Bug #20456
openHash can get stuck marked as iterating through process forking
Description
Steps to Reproduce¶
- Iterate over a hash
- While that iteration is happening, fork the process
a. This should be done in a way that causes the iteration to never finish from the child process's view, e.g. fork with a block, or iteration is happening in a different thread than fork - Attempt to add a new key to the hash in the child process
a. This can be before or after the iteration finishes in the parent process, doesn't matter
Observed Behavior¶
The child process can never add a new key to the hash, always fails with RuntimeError: can't add a new key into hash during iteration
Desired¶
The hash is no longer iterating in the child process, so it can be modified as needed
Examples¶
With threads:¶
h = { a: 1 }
t = Thread.new do
sleep 0.05
pid = fork do
sleep 0.1
puts 'child: before'
h[:b] = 2
puts 'child: after'
end
Process.wait2(pid)
end
puts 'parent: before'
h.each do
sleep 0.1
end
puts 'parent: after'
puts t.join.value.inspect
produces:
parent: before
parent: after
child: before
can't add a new key into hash during iteration (RuntimeError)
[34450, #<Process::Status: pid 34450 exit 1>]
Without threads:¶
h = { a: 1 }
pid = nil
puts 'parent: before'
h.each do
pid = fork do
sleep 0.05
puts 'child: before'
h[:b] = 2
puts 'child: after'
end
end
puts 'parent: after'
puts Process.wait2(pid).inspect
produces:
parent: before
parent: after
child: before
can't add a new key into hash during iteration (RuntimeError)
[17809, #<Process::Status: pid 17809 exit 1>]
Platform information¶
This behavior has been observed in the following environments
Updated by Eregon (Benoit Daloze) 5 months ago · Edited
I would think this is a general pitfall of fork(2)
, it can leave things in other threads in a random inconsistent and irrecoverable state.
IMO it's a mistake that fork(2)
doesn't copy all threads to the new process, but it is what it is.
Maybe this specific issue can be worked around in CRuby, but it sounds to me like it can't.

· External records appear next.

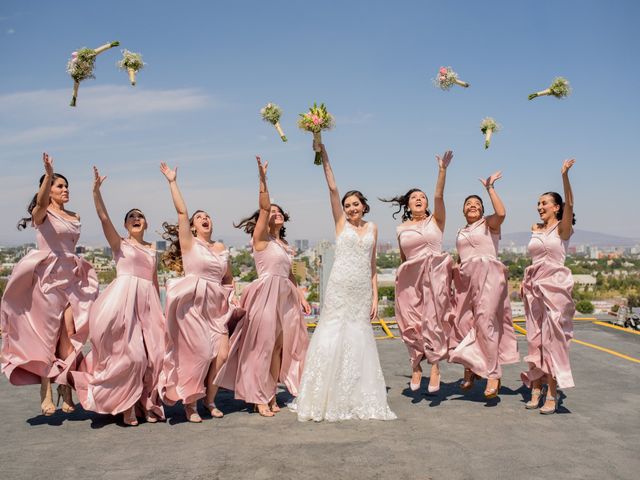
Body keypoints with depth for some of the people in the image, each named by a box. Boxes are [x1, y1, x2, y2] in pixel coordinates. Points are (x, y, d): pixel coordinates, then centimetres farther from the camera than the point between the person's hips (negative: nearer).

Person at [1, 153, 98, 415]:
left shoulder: (74, 216, 16)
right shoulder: (41, 213, -1)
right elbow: (40, 202, -25)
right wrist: (48, 174, -39)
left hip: (71, 276, 5)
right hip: (48, 276, -5)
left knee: (69, 332, -3)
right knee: (47, 334, -3)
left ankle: (65, 388, 2)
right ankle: (46, 391, 1)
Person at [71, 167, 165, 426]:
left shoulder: (152, 249, 19)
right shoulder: (119, 244, 6)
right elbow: (104, 218, -9)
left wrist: (158, 308, 19)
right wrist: (96, 190, -20)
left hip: (148, 302, 5)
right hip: (124, 298, -5)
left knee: (151, 354, 1)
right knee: (130, 353, -10)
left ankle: (146, 404, 15)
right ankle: (126, 406, 1)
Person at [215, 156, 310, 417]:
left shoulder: (285, 245, 19)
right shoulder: (261, 237, 0)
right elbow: (263, 206, -13)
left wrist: (301, 297, 17)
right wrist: (262, 177, -22)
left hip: (285, 297, 7)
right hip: (266, 295, -7)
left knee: (280, 347, 7)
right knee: (263, 346, -4)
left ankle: (271, 396, 15)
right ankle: (259, 398, 4)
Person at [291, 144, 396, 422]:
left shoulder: (372, 228, 12)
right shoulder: (341, 223, 4)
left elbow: (372, 266, 13)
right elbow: (332, 187, -4)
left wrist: (375, 297, 7)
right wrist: (323, 153, -11)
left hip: (363, 292, 3)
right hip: (340, 288, -3)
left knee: (359, 340, 6)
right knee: (334, 335, -3)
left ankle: (358, 400, 15)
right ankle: (329, 400, 7)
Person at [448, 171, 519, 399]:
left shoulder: (489, 223, 6)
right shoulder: (461, 232, 23)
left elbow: (501, 213, -17)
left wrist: (490, 187, -9)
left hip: (489, 274, -6)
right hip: (466, 279, 6)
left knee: (485, 320, -17)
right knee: (463, 323, 0)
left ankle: (493, 374, -14)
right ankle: (470, 369, 17)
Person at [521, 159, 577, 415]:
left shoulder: (562, 228, -2)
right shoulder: (536, 229, 14)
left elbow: (569, 204, -19)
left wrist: (565, 175, -30)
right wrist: (525, 280, 9)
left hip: (555, 285, -6)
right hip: (534, 286, 6)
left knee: (552, 337, -7)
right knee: (535, 338, 6)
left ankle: (552, 394, -3)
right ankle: (536, 389, 12)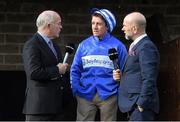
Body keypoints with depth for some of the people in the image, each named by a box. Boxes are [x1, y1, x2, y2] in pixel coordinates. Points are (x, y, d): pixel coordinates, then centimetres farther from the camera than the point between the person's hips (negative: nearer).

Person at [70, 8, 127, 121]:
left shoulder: (117, 46, 0)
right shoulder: (84, 45, 7)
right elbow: (75, 70, 10)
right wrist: (75, 90, -1)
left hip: (108, 95, -2)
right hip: (86, 95, 2)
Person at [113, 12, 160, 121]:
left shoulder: (147, 47, -14)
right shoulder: (136, 46, 18)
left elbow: (149, 79, -20)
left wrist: (142, 104, -22)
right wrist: (121, 76, 6)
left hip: (140, 108, -10)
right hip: (133, 106, 10)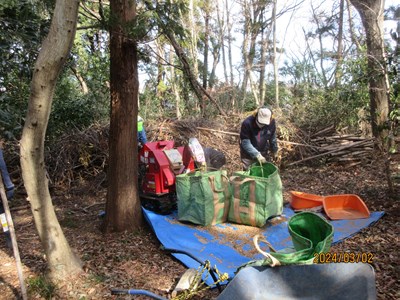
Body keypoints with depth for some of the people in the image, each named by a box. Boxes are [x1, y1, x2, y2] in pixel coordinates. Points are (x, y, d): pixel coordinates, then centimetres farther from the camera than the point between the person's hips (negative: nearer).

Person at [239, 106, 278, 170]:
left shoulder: (272, 123, -16)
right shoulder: (247, 123, -29)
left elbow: (272, 138, 1)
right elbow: (245, 143, -29)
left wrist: (274, 150, 12)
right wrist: (257, 155, -35)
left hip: (263, 154, 3)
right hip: (248, 155, -3)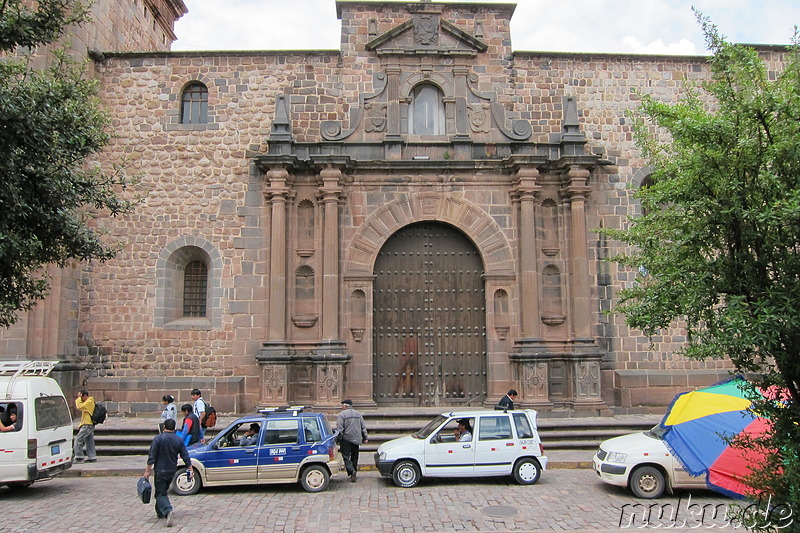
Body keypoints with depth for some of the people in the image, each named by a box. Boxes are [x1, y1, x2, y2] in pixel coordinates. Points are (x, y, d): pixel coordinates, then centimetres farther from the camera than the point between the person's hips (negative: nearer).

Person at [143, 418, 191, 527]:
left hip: (160, 471, -5)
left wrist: (147, 471, -7)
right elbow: (185, 456, 2)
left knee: (160, 494, -1)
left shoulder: (158, 439, -11)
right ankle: (160, 512, 29)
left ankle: (168, 511, -22)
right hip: (172, 471, 5)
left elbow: (151, 457, -13)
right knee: (164, 491, 23)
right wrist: (190, 469, 9)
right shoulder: (179, 440, 2)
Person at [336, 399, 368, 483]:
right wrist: (365, 438, 16)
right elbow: (363, 427, 12)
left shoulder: (341, 415, -7)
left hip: (346, 439, -5)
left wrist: (339, 439, -7)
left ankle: (352, 471, -20)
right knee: (354, 457, 13)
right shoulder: (358, 414, 12)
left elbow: (339, 429, -13)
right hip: (356, 439, 5)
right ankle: (354, 473, 15)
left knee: (346, 456, -2)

So the best is to ensure a single Ruby-level thread when calling Process.fork
.
Maybe Process.fork
should warn or error if that's not the case.
Updated by byroot (Jean Boussier) 5 months ago · Edited
but it sounds to me like it can't.
It could, and there's precedent. For instance Ruby unlock mutexes owned by dead threads.
This would require to keep a list of the threads that incremented a hash's iterlevel
, so definitely not free, but perhaps acceptable overhead. Would be worth trying IMO.
One possible implementation could be for each threads (or fiber?) to have a stack of VALUE
, in which to store the Hash for which it bumped the iterlevel. The overhead would be an extra RArray push/pop
when starting and exiting iterating on a Hash, which I think may not matter that much in the grand scheme of things.
Updated by mame (Yusuke Endoh) 5 months ago
I think this problem is not limited to Hash's iter_lev
, but potentially all states, like STR_TMPLOCK. Once you start supporting such things, it may never end. I would rather that applications that use a combination of Thread and fork be careful.
Updated by byroot (Jean Boussier) 5 months ago
like STR_TMPLOCK.
True. That said STR_TMPLOCK
is used to lock a string for mutation, so much less likely to be shared between threads.
But I guess sharing a mutable hash between threads isn't a great idea either, and frozen hashes don't increment iterlevel, so there is a relatively easy way out of that.
I also understand your point, and generally agree, but would like to state that as long as the GVL remain (and AFAIK there is no plans for it to go away) fork
will remain an essential API for shared-nothing parallelism in Ruby (except for cases where Ractors are suitable). So while we should certainly accept it's an API that will always have corner cases, I don't think we should shy away from making it easier to use and more robust when we can.
Updated by Eregon (Benoit Daloze) 5 months ago
I don't think we should shy away from making it easier to use and more robust when we can.
The best way to do that IMO is warn/error on fork when there are multiple Ruby Threads alive.
It could, and there's precedent. For instance Ruby unlock mutexes owned by dead threads.
It is a measurable overhead on Mutex performance actually (at least on TruffleRuby), and of course it's completely unsound, whatever was being protected under Mutex#synchronize
is now in an inconsistent state and the next operation on it could very well segfault, race, raise, etc.
I think we should remove that, not add more hacks for something which is intrinsically unsafe.
If people want to fork and there are multiple Ruby Threads around, they should terminate those threads cleanly first.
Updated by byroot (Jean Boussier) 5 months ago
I think we should remove [auto unlock of mutexes owned by dead thread]
I very strongly oppose that.